(What the exercise asks): Extract every line of the records below and reproduce each one verbatim, without changing a word.

(Provided records):
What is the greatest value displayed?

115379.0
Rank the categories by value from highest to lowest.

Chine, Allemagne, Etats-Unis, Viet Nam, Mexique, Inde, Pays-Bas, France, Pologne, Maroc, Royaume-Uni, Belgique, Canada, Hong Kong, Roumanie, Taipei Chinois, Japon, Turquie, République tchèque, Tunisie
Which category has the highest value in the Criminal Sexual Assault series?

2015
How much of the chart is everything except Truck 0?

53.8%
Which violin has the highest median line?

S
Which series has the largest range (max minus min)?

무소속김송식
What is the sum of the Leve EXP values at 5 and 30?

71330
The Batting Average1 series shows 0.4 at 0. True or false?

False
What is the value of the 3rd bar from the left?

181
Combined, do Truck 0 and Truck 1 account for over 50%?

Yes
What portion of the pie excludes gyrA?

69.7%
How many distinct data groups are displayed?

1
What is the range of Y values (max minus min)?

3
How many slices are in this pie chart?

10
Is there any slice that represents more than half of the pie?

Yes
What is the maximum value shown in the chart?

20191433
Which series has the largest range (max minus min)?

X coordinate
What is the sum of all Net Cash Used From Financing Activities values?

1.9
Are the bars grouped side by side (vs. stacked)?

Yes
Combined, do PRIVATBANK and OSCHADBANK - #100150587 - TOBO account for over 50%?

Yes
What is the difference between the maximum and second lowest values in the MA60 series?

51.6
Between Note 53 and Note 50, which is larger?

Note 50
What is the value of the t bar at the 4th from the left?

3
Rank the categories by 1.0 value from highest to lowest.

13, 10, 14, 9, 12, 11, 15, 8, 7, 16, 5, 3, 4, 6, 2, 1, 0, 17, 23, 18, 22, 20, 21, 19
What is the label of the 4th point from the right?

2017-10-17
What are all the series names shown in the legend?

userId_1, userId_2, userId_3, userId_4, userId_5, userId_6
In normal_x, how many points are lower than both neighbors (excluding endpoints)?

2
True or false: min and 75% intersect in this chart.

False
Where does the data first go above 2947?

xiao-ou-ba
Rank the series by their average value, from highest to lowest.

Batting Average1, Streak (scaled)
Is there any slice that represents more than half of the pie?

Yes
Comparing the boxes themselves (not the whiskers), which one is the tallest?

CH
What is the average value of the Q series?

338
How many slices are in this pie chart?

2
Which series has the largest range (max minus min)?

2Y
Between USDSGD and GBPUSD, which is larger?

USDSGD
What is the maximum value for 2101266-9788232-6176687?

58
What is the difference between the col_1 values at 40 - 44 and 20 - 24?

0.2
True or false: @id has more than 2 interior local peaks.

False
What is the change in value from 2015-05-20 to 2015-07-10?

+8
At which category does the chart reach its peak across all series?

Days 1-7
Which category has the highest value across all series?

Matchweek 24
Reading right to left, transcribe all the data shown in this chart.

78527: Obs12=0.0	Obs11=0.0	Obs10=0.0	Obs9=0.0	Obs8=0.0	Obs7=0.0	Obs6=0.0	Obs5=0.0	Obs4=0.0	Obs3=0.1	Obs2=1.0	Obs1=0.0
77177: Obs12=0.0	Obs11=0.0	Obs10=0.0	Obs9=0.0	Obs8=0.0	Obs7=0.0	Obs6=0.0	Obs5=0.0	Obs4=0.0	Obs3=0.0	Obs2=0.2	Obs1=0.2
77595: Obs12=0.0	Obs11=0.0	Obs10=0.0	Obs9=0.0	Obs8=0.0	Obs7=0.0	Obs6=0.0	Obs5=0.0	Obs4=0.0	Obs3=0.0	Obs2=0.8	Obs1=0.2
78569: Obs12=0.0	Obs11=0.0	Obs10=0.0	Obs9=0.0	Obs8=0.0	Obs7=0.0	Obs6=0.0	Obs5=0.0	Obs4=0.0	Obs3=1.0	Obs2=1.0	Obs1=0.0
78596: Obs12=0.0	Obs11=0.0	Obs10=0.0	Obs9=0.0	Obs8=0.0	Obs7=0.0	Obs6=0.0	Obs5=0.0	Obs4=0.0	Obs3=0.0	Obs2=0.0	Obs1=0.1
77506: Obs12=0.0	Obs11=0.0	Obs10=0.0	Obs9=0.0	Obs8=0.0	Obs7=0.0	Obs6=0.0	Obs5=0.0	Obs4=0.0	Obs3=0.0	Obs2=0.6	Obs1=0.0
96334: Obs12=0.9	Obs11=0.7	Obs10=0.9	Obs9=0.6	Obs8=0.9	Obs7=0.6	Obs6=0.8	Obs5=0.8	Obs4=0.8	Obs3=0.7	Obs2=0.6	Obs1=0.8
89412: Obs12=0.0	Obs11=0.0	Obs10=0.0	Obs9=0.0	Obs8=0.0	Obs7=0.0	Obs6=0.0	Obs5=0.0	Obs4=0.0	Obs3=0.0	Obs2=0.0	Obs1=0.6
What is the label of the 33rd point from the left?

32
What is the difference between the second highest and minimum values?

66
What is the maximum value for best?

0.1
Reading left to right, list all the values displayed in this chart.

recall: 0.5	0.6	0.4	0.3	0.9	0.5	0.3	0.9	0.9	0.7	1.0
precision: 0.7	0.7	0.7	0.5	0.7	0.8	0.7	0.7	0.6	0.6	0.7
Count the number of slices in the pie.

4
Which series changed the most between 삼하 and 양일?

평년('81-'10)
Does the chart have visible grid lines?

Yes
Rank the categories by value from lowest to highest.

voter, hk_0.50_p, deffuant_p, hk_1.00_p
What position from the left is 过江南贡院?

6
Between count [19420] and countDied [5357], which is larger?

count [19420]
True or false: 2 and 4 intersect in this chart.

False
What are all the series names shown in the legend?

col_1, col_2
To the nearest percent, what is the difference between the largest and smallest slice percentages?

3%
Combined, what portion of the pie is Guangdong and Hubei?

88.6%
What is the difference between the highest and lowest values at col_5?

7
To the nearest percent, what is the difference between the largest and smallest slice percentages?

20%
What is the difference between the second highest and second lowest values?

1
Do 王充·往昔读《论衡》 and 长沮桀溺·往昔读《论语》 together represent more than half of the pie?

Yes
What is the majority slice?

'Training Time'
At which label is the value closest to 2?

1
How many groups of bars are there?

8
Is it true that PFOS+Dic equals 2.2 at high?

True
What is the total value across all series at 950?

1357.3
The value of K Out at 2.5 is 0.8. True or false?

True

(Task output):
What is the greatest value displayed?

115379.0
Rank the categories by value from highest to lowest.

Chine, Allemagne, Etats-Unis, Viet Nam, Mexique, Inde, Pays-Bas, France, Pologne, Maroc, Royaume-Uni, Belgique, Canada, Hong Kong, Roumanie, Taipei Chinois, Japon, Turquie, République tchèque, Tunisie
Which category has the highest value in the Criminal Sexual Assault series?

2015
How much of the chart is everything except Truck 0?

53.8%
Which violin has the highest median line?

S
Which series has the largest range (max minus min)?

무소속김송식
What is the sum of the Leve EXP values at 5 and 30?

71330
The Batting Average1 series shows 0.4 at 0. True or false?

False
What is the value of the 3rd bar from the left?

181
Combined, do Truck 0 and Truck 1 account for over 50%?

Yes
What portion of the pie excludes gyrA?

69.7%
How many distinct data groups are displayed?

1
What is the range of Y values (max minus min)?

3
How many slices are in this pie chart?

10
Is there any slice that represents more than half of the pie?

Yes
What is the maximum value shown in the chart?

20191433
Which series has the largest range (max minus min)?

X coordinate
What is the sum of all Net Cash Used From Financing Activities values?

1.9
Are the bars grouped side by side (vs. stacked)?

Yes
Combined, do PRIVATBANK and OSCHADBANK - #100150587 - TOBO account for over 50%?

Yes
What is the difference between the maximum and second lowest values in the MA60 series?

51.6
Between Note 53 and Note 50, which is larger?

Note 50
What is the value of the t bar at the 4th from the left?

3
Rank the categories by 1.0 value from highest to lowest.

13, 10, 14, 9, 12, 11, 15, 8, 7, 16, 5, 3, 4, 6, 2, 1, 0, 17, 23, 18, 22, 20, 21, 19
What is the label of the 4th point from the right?

2017-10-17
What are all the series names shown in the legend?

userId_1, userId_2, userId_3, userId_4, userId_5, userId_6
In normal_x, how many points are lower than both neighbors (excluding endpoints)?

2
True or false: min and 75% intersect in this chart.

False
Where does the data first go above 2947?

xiao-ou-ba
Rank the series by their average value, from highest to lowest.

Batting Average1, Streak (scaled)
Is there any slice that represents more than half of the pie?

Yes
Comparing the boxes themselves (not the whiskers), which one is the tallest?

CH
What is the average value of the Q series?

338
How many slices are in this pie chart?

2
Which series has the largest range (max minus min)?

2Y
Between USDSGD and GBPUSD, which is larger?

USDSGD
What is the maximum value for 2101266-9788232-6176687?

58
What is the difference between the col_1 values at 40 - 44 and 20 - 24?

0.2
True or false: @id has more than 2 interior local peaks.

False
What is the change in value from 2015-05-20 to 2015-07-10?

+8
At which category does the chart reach its peak across all series?

Days 1-7
Which category has the highest value across all series?

Matchweek 24
Reading right to left, transcribe all the data shown in this chart.

78527: Obs12=0.0	Obs11=0.0	Obs10=0.0	Obs9=0.0	Obs8=0.0	Obs7=0.0	Obs6=0.0	Obs5=0.0	Obs4=0.0	Obs3=0.1	Obs2=1.0	Obs1=0.0
77177: Obs12=0.0	Obs11=0.0	Obs10=0.0	Obs9=0.0	Obs8=0.0	Obs7=0.0	Obs6=0.0	Obs5=0.0	Obs4=0.0	Obs3=0.0	Obs2=0.2	Obs1=0.2
77595: Obs12=0.0	Obs11=0.0	Obs10=0.0	Obs9=0.0	Obs8=0.0	Obs7=0.0	Obs6=0.0	Obs5=0.0	Obs4=0.0	Obs3=0.0	Obs2=0.8	Obs1=0.2
78569: Obs12=0.0	Obs11=0.0	Obs10=0.0	Obs9=0.0	Obs8=0.0	Obs7=0.0	Obs6=0.0	Obs5=0.0	Obs4=0.0	Obs3=1.0	Obs2=1.0	Obs1=0.0
78596: Obs12=0.0	Obs11=0.0	Obs10=0.0	Obs9=0.0	Obs8=0.0	Obs7=0.0	Obs6=0.0	Obs5=0.0	Obs4=0.0	Obs3=0.0	Obs2=0.0	Obs1=0.1
77506: Obs12=0.0	Obs11=0.0	Obs10=0.0	Obs9=0.0	Obs8=0.0	Obs7=0.0	Obs6=0.0	Obs5=0.0	Obs4=0.0	Obs3=0.0	Obs2=0.6	Obs1=0.0
96334: Obs12=0.9	Obs11=0.7	Obs10=0.9	Obs9=0.6	Obs8=0.9	Obs7=0.6	Obs6=0.8	Obs5=0.8	Obs4=0.8	Obs3=0.7	Obs2=0.6	Obs1=0.8
89412: Obs12=0.0	Obs11=0.0	Obs10=0.0	Obs9=0.0	Obs8=0.0	Obs7=0.0	Obs6=0.0	Obs5=0.0	Obs4=0.0	Obs3=0.0	Obs2=0.0	Obs1=0.6
What is the label of the 33rd point from the left?

32
What is the difference between the second highest and minimum values?

66
What is the maximum value for best?

0.1
Reading left to right, list all the values displayed in this chart.

recall: 0.5	0.6	0.4	0.3	0.9	0.5	0.3	0.9	0.9	0.7	1.0
precision: 0.7	0.7	0.7	0.5	0.7	0.8	0.7	0.7	0.6	0.6	0.7
Count the number of slices in the pie.

4
Which series changed the most between 삼하 and 양일?

평년('81-'10)
Does the chart have visible grid lines?

Yes
Rank the categories by value from lowest to highest.

voter, hk_0.50_p, deffuant_p, hk_1.00_p
What position from the left is 过江南贡院?

6
Between count [19420] and countDied [5357], which is larger?

count [19420]
True or false: 2 and 4 intersect in this chart.

False
What are all the series names shown in the legend?

col_1, col_2
To the nearest percent, what is the difference between the largest and smallest slice percentages?

3%
Combined, what portion of the pie is Guangdong and Hubei?

88.6%
What is the difference between the highest and lowest values at col_5?

7
To the nearest percent, what is the difference between the largest and smallest slice percentages?

20%
What is the difference between the second highest and second lowest values?

1
Do 王充·往昔读《论衡》 and 长沮桀溺·往昔读《论语》 together represent more than half of the pie?

Yes
What is the majority slice?

'Training Time'
At which label is the value closest to 2?

1
How many groups of bars are there?

8
Is it true that PFOS+Dic equals 2.2 at high?

True
What is the total value across all series at 950?

1357.3
The value of K Out at 2.5 is 0.8. True or false?

True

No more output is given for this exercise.